Case Studies, Systems Thinking

Cuba’s journey to becoming a global leader in organic agriculture

Humberto Ríos Labrada realized the importance of learning from smallholder farmers at an early age. It was the beginning of the 1990s, and the young Cuban was a doctoral student at university. At the time, his studies focused solely on food produced using agrochemicals. That’s when Ríos Labrada realized he had to seek lessons outside of the classroom and learn from smallholder farmers.

Over the next several years, Ríos Labrada worked in the fields, learning about seed diversity and organic plant production. While his university had been able to sustain four to five varieties of beans, Ríos Labrada discovered local farmers maintained well over 200 varieties. “I originally thought that I was going to teach the farmers to improve seed diversity,” said Ríos Labrada in a 2010 interview. “After I began working with them, I realized they were going to teach me how to create better crop yields.”

The timing was crucial. The early 90s in Cuba was characterized by hardship and transition. For decades, the country had depended on trade ties with the Soviet Union, relying on Soviet markets for food, agrochemical inputs, and other imports. The collapse of the Soviet bloc in 1991 brought these trade relationships to an end, and a tightening of the long-time trade embargo between Cuba and the United States meant the Caribbean country had little choice but to ration food and other resources. Their supply of fertilizer and pesticide was also cut off.

And so, it was in many cases through necessity that Cuban farmers were forced to adopt organic agricultural practices. The Farmer-to-Farmer Agroecology Movement (MACAC), a grassroots initiative of the Cuban National Association of Small Farmers (ANAP) was born. Today, MACAC is a member of La Via Campesina, an international farmers organization that brings together millions of smallholder farmers from around the world.

Ríos Labrada is one of the founding members of ANAP, and received the prestigious Goldman Environmental Prize in 2010, recognizing his lifelong work to promote seed and plant diversity in Cuba.

Planting the seed for agroecological approaches

So much larger than any one person, MACAC is a social movement that builds Cuban farmer sovereignty and autonomy through agroecological practices, participatory plant breeding, and farmer-to-farmer approaches. Its success depends on the trust that has been developed between farmers.

Through the initiative, the small farm sector in Cuba is achieving higher production at lower costs when compared to conventional, chemically-dependent monoculture systems. As a result, the sector is increasing national food production and improving local food security.

An increase in seed exchange and cross-breeding has adapted seeds to local soil compositions and made yields more resistant to the adverse effects of climate change. Implementation of MACAC’s efforts use local resources, lessening the dependence on external actors or donors to ensure sustainability. Finally, because agroecological techniques don’t require any imported chemicals, the sector is less likely to be affected by economic or political shocks.

Knowledge exchange is also an important part of MACAC’s approach. Rather than farmers learning from institutions and subject matter “specialists,” those groups instead learn from the farmers who are experts in their own right.
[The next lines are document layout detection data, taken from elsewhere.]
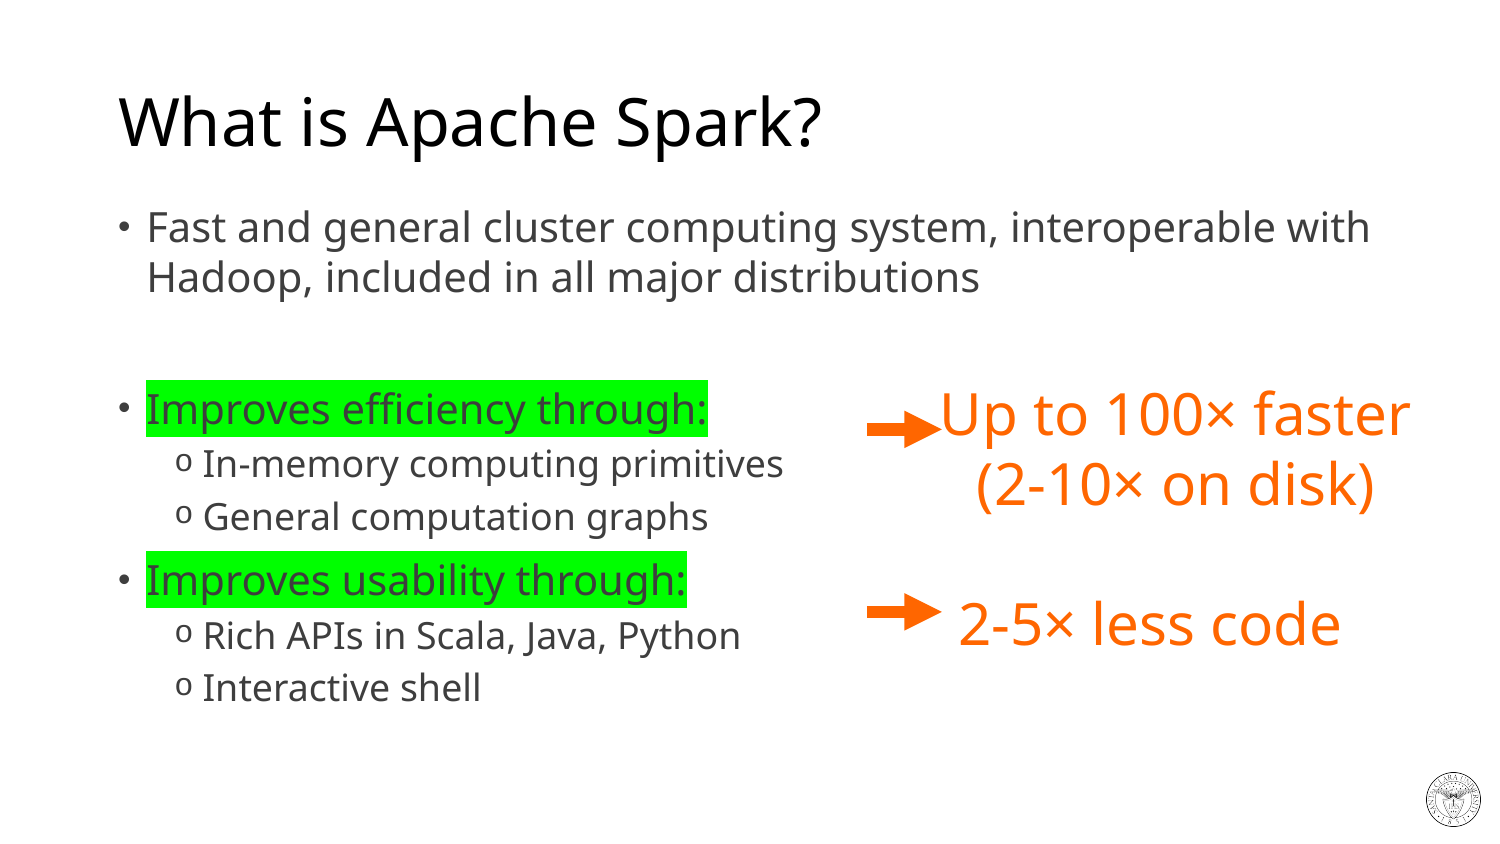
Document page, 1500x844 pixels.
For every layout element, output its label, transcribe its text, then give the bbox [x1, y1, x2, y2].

title What is Apache Spark? [103, 44, 1397, 169]
picture [1426, 772, 1481, 827]
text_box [866, 579, 1356, 666]
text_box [866, 369, 1417, 527]
list Fast and general cluster computing system, interoperable with Hadoop, included in all major distributions Improves efficiency through: In-memory computing primitives General computation graphs Improves usability through: Rich APIs in Scala, Java, Python Interactive shell [103, 193, 1417, 781]
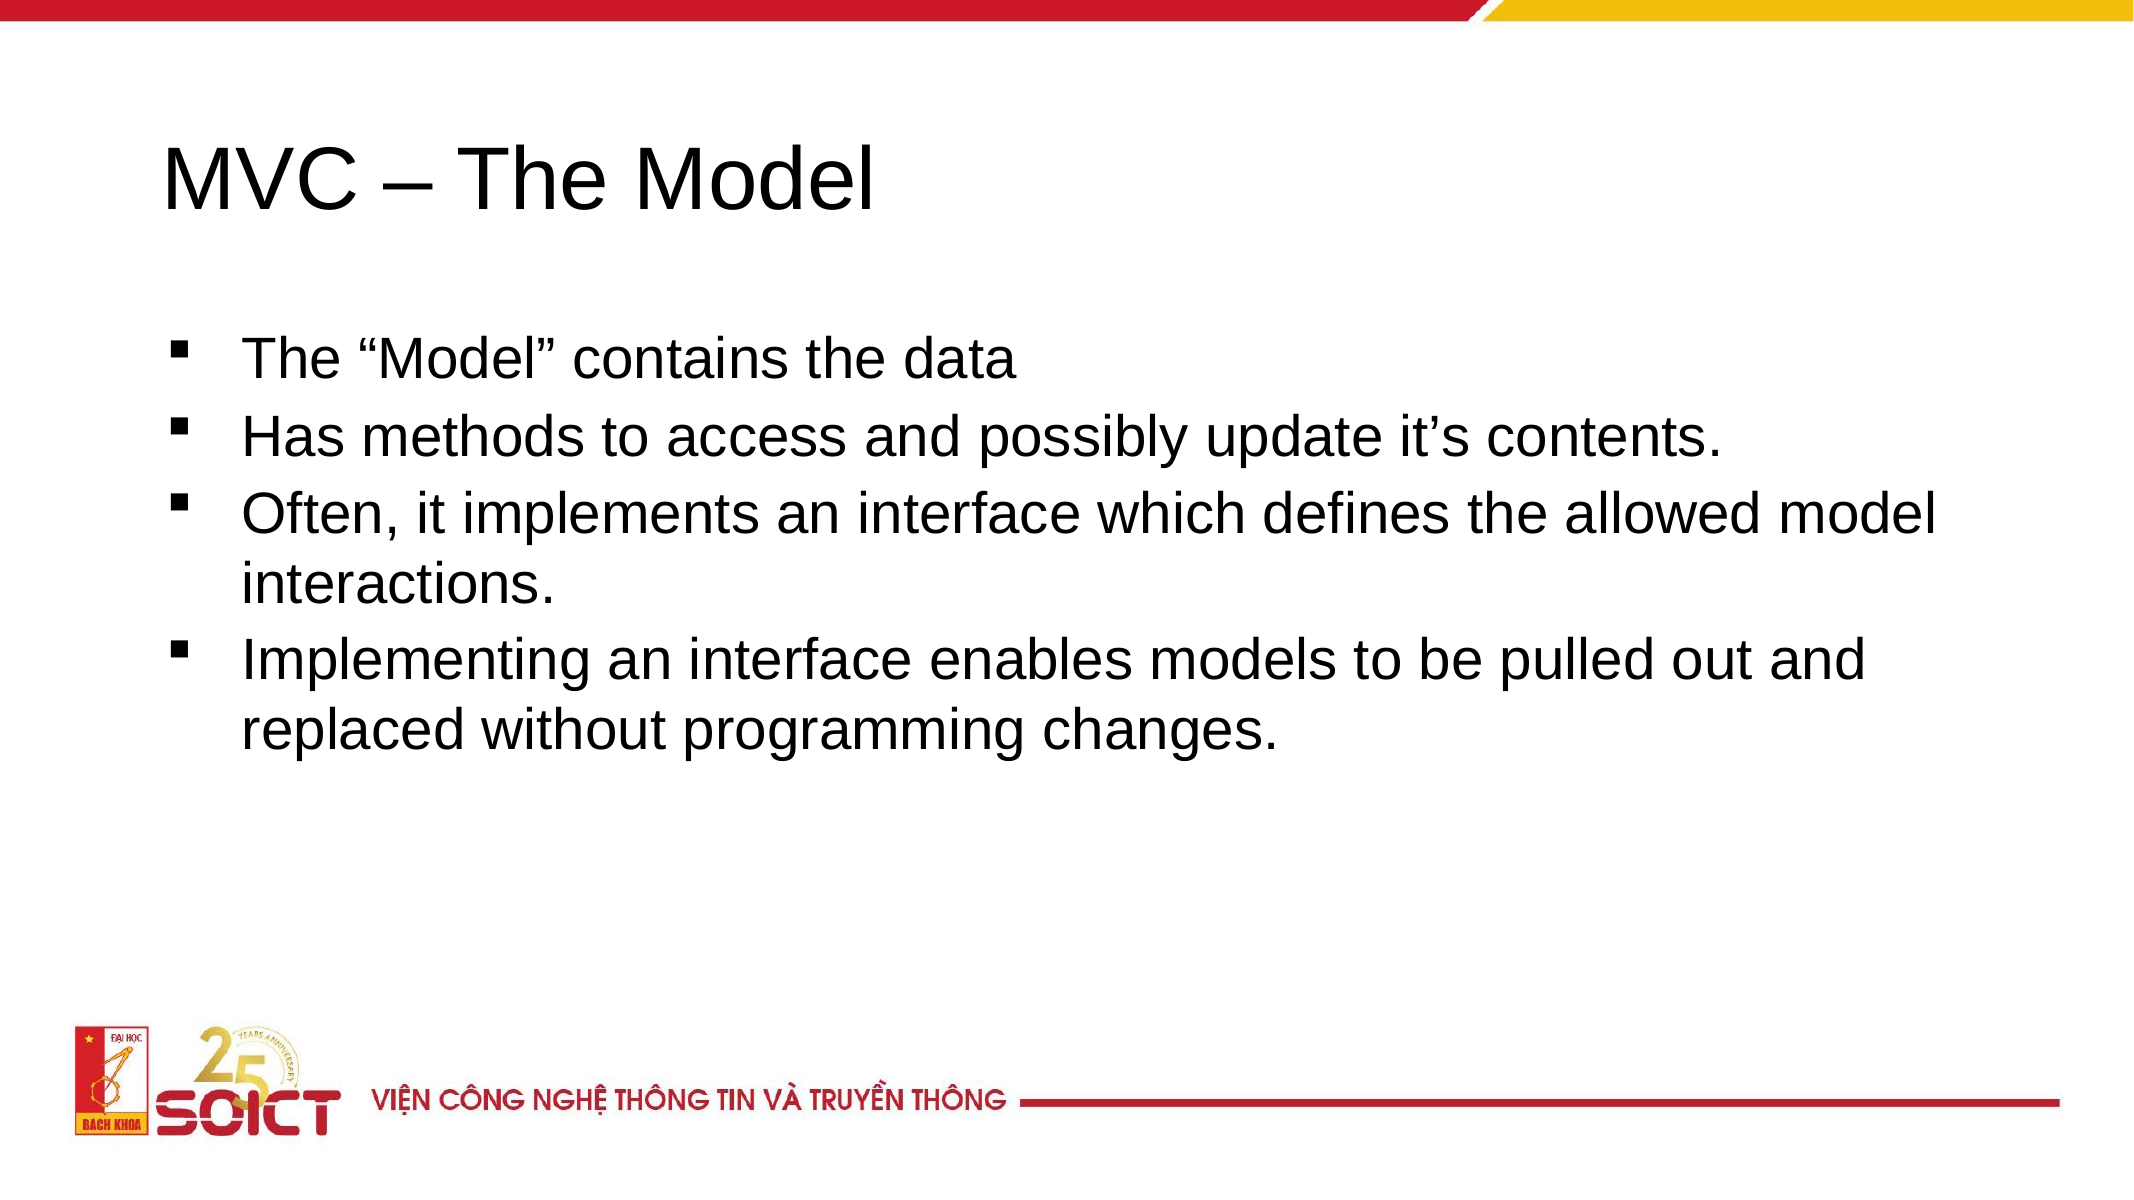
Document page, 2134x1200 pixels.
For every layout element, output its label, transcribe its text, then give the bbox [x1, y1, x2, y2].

picture [0, 0, 2134, 1200]
title MVC – The Model [146, 63, 1987, 296]
list The “Model” contains the data Has methods to access and possibly update it’s contents. Often, it implements an interface which defines the allowed model interactions. Implementing an interface enables models to be pulled out and replaced without programming changes. [146, 319, 1987, 1081]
“This project completely breaks with the traditional notion that holds scientists up as those who think and farmers as those who receive that knowledge,” explains Ríos Labrada of the paradigm shift. “We’ve put both of these important groups on the same level.”
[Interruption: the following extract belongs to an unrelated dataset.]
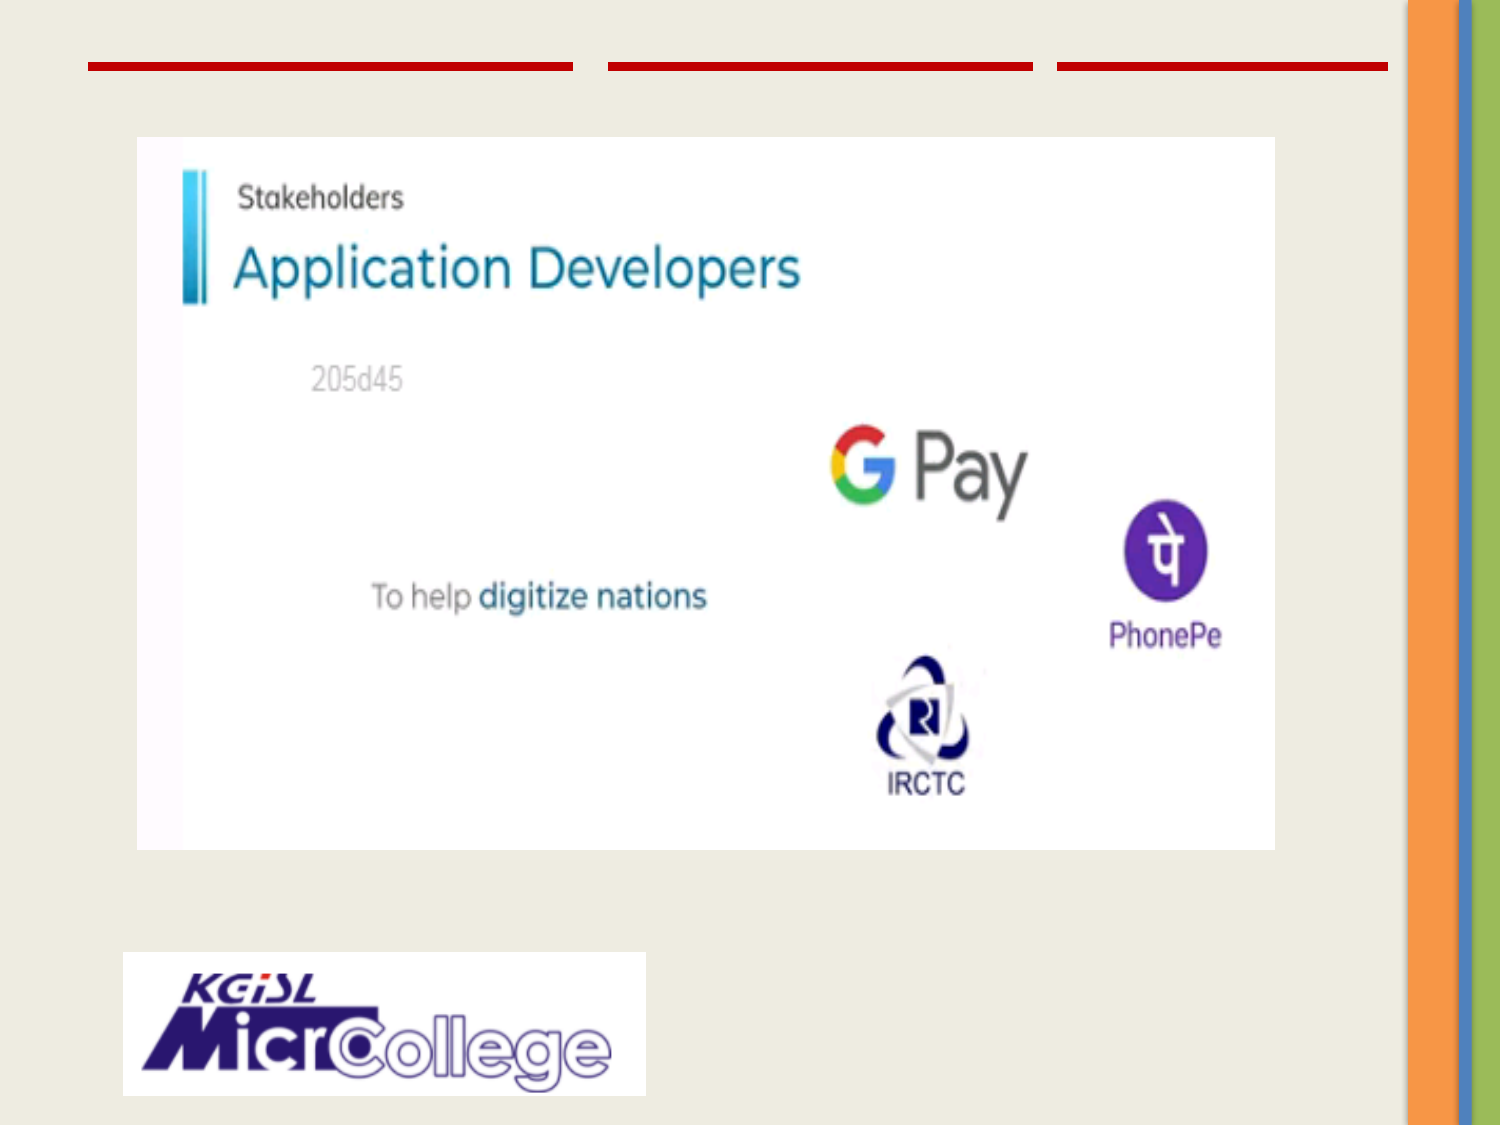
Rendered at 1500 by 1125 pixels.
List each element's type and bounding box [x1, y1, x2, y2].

picture [137, 137, 1276, 851]
picture [123, 951, 647, 1097]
One example of this knowledge exchange work includes seed fairs where farmers share their knowledge of crop diversity. Other outreach has involved bus trips where research institutions visit local farmers, and the creation of educational brochures, books, and magazines.

Today, MACAC is credited for helping to increase the number of agroecological farmers in Cuba from 200 in 1999 to 200,000 by 2018—more than half of all smallholder farmers in the country. A future goal is to connect small farmers directly to markets and increase consumer demand for organic products.

Another pressing matter is to get the national government on board. Despite substantial progress and positive developments in the last three decades, Cuba’s Ministry of Agriculture remains focused on policies that favour conventional, high-input agrochemical agricultural methods.

Agroecological farming practices have significant potential around the world, and MACAC has demonstrated that grassroots movements can lead the charge. Said Ríos Labrada in his Goldman Environmental Prize video: “I truly believe that if farmers are the ones making innovative decisions, Cuba can overcome its food challenges.”